| Task requirements |
A) Decide whether each statement agrees with the passage on the guessing experiment below. Answer yes or no for each, quoting the words of the passage that settle it. (i) Under the null hypothesis, 2 correct answers are expected in 10 trials. (ii) A score of 3 correct would lead you to reject the null hypothesis. (iii) A significant result is one that is very likely if the null hypothesis is correct.
B) Extend the passage on the guessing experiment below, picking up after its final sentence.

| Given passage |
====================
Suppose that your friend gets 3 correct. Then you would probably conclude that only guessing is involved, because you would recognize that there is a high probability that there would be 3 correct answers even though only 2 correct are expected under the null hypothesis. You expect that exactly 2 answers in 10 trials would be correct in the long run, if you conducted this experiment with this subject over and over again. However, small deviations away from the expected 2 are highly likely in a sample of 10 trials.

Suppose, though, that your friend gets 7 correct. You might conclude that the results indicate more than random error in this one sample of 10 observations. This conclusion would be based on your intuitive judgment that an outcome of 70% correct when only 20% is expected is very unlikely. At this point, you would decide to reject the null hypothesis and state that the result is significant. A significant result is one that is very unlikely if the null hypothesis is correct.
====================
Data excerpts

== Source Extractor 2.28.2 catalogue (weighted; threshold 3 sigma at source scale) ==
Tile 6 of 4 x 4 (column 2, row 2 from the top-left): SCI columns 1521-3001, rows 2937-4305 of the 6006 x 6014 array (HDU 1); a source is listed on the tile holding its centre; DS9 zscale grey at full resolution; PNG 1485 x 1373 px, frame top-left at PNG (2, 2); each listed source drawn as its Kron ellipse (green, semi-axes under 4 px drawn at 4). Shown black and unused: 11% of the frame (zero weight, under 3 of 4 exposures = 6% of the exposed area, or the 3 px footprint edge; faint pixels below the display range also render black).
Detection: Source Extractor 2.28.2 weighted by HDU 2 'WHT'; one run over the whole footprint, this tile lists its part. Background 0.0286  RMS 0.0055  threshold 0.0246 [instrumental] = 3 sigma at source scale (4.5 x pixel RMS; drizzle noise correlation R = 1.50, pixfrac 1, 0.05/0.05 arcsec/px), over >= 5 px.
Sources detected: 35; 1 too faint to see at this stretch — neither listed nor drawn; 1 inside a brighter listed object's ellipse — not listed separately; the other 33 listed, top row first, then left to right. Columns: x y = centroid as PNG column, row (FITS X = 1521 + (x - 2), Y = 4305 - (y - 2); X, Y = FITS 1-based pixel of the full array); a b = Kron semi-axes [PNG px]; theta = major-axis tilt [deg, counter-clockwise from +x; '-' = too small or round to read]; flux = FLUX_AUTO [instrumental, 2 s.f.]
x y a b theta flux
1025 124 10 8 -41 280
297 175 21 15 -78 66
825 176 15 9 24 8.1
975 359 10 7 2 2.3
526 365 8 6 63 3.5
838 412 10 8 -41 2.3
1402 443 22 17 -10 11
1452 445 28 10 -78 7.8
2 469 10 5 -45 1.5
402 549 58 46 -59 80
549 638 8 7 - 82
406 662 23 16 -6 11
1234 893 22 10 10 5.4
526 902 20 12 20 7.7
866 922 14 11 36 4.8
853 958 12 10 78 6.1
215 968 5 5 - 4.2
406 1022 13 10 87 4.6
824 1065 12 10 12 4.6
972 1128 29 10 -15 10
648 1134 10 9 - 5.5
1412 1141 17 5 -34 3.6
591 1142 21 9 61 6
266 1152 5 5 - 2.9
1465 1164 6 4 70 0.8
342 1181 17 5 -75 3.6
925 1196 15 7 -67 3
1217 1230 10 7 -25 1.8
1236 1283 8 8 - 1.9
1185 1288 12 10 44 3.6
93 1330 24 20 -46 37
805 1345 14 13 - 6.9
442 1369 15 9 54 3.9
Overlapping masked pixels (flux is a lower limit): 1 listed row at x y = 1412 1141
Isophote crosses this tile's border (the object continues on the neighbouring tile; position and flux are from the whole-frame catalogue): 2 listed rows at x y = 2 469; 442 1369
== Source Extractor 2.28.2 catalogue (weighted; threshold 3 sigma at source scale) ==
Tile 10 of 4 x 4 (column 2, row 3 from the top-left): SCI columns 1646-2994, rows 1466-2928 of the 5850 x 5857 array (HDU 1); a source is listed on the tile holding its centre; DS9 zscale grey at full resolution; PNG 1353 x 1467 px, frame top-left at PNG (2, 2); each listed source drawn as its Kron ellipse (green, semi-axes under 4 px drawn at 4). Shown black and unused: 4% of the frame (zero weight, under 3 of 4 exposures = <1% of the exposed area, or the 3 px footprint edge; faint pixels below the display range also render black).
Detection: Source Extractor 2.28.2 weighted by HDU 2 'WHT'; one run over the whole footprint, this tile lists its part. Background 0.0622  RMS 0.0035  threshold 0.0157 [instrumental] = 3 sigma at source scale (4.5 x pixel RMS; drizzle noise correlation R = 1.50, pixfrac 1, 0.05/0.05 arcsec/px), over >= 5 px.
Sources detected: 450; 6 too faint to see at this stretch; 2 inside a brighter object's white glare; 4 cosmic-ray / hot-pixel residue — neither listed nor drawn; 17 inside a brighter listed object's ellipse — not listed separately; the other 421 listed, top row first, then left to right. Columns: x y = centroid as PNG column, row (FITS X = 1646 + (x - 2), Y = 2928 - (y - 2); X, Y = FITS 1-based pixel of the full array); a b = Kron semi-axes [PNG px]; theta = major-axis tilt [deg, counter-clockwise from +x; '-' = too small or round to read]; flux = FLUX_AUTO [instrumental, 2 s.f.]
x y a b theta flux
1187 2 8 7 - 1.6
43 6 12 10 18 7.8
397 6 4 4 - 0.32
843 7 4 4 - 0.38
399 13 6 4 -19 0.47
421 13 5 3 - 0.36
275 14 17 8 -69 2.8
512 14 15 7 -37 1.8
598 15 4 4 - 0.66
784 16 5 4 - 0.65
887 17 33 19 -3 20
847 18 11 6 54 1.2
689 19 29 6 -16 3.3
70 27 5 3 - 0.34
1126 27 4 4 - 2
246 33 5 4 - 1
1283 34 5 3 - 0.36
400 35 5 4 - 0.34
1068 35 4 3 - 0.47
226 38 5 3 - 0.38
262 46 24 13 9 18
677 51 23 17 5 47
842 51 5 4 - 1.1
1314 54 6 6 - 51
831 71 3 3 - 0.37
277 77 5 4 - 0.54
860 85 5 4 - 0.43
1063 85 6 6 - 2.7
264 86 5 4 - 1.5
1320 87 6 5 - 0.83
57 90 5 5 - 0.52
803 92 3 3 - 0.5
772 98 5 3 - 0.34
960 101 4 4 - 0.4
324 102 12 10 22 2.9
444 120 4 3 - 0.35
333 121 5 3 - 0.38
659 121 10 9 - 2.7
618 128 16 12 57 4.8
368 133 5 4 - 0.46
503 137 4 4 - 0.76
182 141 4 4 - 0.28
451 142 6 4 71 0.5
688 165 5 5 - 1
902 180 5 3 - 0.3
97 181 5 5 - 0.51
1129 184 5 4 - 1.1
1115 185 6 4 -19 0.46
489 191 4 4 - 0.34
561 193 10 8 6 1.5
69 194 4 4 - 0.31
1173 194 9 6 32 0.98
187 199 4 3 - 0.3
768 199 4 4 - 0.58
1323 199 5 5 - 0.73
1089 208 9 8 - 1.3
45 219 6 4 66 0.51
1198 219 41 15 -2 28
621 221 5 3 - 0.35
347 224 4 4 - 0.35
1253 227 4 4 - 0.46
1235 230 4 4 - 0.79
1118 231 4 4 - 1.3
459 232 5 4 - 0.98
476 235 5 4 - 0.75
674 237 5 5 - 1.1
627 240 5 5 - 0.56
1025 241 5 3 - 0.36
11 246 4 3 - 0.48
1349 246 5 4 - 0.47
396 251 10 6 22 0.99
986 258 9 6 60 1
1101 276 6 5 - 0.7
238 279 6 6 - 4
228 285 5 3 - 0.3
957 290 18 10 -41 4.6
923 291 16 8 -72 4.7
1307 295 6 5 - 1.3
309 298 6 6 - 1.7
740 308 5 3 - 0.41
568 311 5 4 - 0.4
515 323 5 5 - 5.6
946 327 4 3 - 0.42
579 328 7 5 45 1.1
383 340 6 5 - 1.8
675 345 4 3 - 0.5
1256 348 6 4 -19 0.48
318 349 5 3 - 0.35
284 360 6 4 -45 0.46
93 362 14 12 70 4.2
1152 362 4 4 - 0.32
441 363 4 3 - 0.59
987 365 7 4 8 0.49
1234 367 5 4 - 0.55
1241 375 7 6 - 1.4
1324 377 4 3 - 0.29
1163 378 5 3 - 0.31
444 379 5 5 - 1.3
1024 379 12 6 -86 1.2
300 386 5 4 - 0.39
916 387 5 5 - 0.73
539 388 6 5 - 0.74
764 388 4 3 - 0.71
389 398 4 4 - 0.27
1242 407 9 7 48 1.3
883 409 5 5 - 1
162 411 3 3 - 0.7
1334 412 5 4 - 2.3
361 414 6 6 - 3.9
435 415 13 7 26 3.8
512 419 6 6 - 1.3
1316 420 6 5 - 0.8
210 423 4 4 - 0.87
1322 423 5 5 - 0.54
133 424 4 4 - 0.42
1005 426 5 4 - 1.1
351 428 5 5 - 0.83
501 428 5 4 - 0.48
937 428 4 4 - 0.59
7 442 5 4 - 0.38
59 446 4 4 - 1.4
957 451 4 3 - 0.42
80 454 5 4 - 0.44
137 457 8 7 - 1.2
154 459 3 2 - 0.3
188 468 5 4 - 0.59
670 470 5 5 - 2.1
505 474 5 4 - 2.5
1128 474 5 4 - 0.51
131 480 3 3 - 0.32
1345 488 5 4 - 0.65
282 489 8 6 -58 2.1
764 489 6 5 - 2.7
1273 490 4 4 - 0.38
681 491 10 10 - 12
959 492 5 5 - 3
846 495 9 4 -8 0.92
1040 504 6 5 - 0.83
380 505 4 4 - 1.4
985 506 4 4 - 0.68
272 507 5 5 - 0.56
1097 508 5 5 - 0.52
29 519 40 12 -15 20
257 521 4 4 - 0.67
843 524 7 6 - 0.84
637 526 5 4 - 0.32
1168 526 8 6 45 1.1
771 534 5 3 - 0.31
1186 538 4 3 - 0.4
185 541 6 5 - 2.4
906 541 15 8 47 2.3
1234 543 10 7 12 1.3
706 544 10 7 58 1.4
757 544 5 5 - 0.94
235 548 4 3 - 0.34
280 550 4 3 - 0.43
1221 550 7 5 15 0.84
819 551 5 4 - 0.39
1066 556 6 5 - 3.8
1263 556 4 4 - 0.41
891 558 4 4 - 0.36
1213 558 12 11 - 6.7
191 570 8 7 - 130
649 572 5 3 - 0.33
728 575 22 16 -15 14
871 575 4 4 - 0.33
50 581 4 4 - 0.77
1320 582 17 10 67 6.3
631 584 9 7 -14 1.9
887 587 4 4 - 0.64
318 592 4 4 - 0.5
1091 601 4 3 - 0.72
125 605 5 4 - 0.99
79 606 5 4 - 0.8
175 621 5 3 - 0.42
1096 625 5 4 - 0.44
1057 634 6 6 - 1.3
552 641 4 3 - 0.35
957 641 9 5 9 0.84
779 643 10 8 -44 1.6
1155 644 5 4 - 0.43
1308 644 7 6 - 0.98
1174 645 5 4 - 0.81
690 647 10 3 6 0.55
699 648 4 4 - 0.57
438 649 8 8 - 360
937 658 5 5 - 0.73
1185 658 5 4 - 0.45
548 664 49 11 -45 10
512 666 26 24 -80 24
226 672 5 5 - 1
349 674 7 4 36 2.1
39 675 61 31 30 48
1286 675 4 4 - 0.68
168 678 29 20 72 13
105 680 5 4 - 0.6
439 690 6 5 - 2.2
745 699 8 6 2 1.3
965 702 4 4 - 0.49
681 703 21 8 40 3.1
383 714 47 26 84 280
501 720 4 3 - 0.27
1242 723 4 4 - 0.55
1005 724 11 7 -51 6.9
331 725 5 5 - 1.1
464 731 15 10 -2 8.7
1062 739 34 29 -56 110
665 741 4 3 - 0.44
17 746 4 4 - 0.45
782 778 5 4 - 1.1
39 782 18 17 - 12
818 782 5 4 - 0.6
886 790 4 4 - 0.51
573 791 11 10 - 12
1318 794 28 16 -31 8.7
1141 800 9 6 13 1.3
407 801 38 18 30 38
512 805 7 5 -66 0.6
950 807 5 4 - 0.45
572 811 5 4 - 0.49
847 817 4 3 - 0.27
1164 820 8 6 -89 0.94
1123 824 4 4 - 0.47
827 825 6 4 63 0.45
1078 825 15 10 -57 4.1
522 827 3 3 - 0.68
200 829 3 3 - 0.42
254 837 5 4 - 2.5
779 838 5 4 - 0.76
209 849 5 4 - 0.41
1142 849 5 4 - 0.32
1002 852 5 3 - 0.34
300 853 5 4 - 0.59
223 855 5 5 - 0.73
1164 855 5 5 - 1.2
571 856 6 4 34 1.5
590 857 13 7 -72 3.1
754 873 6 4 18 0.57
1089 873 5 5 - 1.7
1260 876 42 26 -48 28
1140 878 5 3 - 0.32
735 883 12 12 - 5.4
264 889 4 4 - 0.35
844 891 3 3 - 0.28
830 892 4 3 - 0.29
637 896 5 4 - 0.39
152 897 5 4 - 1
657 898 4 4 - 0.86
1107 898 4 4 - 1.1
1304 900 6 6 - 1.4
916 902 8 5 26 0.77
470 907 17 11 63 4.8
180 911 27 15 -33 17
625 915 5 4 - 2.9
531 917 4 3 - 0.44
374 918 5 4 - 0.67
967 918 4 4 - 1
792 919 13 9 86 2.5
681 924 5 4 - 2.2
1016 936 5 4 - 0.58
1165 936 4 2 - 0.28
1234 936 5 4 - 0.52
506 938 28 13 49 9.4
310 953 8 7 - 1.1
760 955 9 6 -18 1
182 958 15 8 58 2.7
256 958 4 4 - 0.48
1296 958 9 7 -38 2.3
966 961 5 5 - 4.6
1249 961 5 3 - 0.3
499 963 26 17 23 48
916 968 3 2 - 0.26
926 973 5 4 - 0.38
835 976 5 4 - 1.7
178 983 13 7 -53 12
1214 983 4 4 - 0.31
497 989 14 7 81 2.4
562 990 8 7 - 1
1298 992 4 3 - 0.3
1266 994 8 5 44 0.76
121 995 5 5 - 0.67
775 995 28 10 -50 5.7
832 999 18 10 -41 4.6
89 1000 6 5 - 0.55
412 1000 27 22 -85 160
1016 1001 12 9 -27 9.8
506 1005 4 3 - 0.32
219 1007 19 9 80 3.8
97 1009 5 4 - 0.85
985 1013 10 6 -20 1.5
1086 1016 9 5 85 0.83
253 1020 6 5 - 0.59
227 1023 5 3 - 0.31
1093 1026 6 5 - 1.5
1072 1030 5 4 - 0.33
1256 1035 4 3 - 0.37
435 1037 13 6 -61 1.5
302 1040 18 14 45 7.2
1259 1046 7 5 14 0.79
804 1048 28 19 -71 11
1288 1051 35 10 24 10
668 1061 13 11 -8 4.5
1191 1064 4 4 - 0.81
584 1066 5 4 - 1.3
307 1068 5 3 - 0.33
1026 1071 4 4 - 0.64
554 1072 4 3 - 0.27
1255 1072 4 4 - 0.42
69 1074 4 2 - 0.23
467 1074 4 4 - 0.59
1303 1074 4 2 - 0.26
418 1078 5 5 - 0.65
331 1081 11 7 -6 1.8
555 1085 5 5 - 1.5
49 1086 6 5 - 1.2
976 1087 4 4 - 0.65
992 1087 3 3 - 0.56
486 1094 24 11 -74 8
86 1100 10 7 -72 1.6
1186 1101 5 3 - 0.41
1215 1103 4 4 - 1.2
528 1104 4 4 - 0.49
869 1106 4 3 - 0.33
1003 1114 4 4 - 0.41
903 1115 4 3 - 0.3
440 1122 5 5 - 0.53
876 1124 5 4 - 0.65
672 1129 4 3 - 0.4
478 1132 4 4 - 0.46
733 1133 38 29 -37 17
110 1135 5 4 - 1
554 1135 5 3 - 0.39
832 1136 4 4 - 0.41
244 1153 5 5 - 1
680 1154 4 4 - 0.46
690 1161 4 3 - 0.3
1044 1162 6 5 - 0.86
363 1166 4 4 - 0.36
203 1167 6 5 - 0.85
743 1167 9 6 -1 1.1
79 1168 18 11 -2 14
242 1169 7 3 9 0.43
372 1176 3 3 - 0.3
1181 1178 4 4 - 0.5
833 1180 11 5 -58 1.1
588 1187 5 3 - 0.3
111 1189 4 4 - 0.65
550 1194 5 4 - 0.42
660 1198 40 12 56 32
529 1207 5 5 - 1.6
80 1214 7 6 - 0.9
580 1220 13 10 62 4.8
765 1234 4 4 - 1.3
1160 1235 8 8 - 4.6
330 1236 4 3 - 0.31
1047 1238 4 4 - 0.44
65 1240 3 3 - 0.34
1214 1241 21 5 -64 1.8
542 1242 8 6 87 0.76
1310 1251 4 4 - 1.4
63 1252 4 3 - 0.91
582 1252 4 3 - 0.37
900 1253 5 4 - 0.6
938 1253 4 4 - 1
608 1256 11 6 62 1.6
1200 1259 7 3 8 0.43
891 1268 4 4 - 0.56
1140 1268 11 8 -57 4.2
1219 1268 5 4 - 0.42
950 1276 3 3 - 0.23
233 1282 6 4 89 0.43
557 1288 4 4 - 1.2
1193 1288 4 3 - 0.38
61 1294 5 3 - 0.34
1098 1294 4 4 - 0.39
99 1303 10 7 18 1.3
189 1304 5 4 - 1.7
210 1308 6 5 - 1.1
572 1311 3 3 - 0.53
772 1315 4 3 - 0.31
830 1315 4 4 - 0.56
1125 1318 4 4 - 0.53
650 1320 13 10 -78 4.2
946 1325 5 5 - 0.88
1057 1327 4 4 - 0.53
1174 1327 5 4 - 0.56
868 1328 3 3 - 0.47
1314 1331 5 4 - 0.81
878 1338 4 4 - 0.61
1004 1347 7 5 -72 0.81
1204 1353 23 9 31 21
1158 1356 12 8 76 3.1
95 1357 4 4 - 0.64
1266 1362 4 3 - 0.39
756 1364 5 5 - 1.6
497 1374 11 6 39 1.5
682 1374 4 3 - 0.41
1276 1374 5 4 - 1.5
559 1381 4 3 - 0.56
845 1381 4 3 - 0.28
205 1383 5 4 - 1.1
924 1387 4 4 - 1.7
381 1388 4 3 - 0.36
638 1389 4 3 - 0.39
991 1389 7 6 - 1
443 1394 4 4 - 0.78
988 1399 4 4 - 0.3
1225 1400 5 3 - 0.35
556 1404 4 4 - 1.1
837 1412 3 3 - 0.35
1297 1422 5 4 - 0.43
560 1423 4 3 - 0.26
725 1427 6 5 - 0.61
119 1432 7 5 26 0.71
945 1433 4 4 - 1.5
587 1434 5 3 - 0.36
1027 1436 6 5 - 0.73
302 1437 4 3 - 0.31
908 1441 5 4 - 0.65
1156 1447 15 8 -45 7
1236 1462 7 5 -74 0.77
====================
| Answers for the tasks |
A)
(i) Yes: "only 2 correct are expected under the null hypothesis."
(ii) No: "you would probably conclude that only guessing is involved."
(iii) No: "A significant result is one that is very unlikely if the null hypothesis is correct."

B)
A key question then becomes: How unlikely does a result have to be before we decide it is significant? A decision rule is determined prior to collecting the data. The probability required for significance is called the alpha level. The most common alpha level probability used is .05. The outcome of the study is considered significant when there is a .05 or less probability of obtaining the results; that is, there are only 5 chances out of 100 that the results were due to random error in one sample from the population. If it is very unlikely that random error is responsible for the obtained results, the null hypothesis is rejected.

Sampling Distributions

You may have been able to judge intuitively that obtaining 7 correct on the 10 trials is very unlikely. Fortunately, we do not have to rely on intuition to determine the probabilities of different outcomes. Table 13.1 shows the probability of actually obtaining each of the possible outcomes in the ESP experiment with 10 trials and a null hypothesis expectation of 20% correct. An outcome of 2 correct answers has the highest probability of occurrence. Also, as intuition would suggest, an outcome of 3 correct is highly probable, but an outcome of 7 correct is highly unlikely.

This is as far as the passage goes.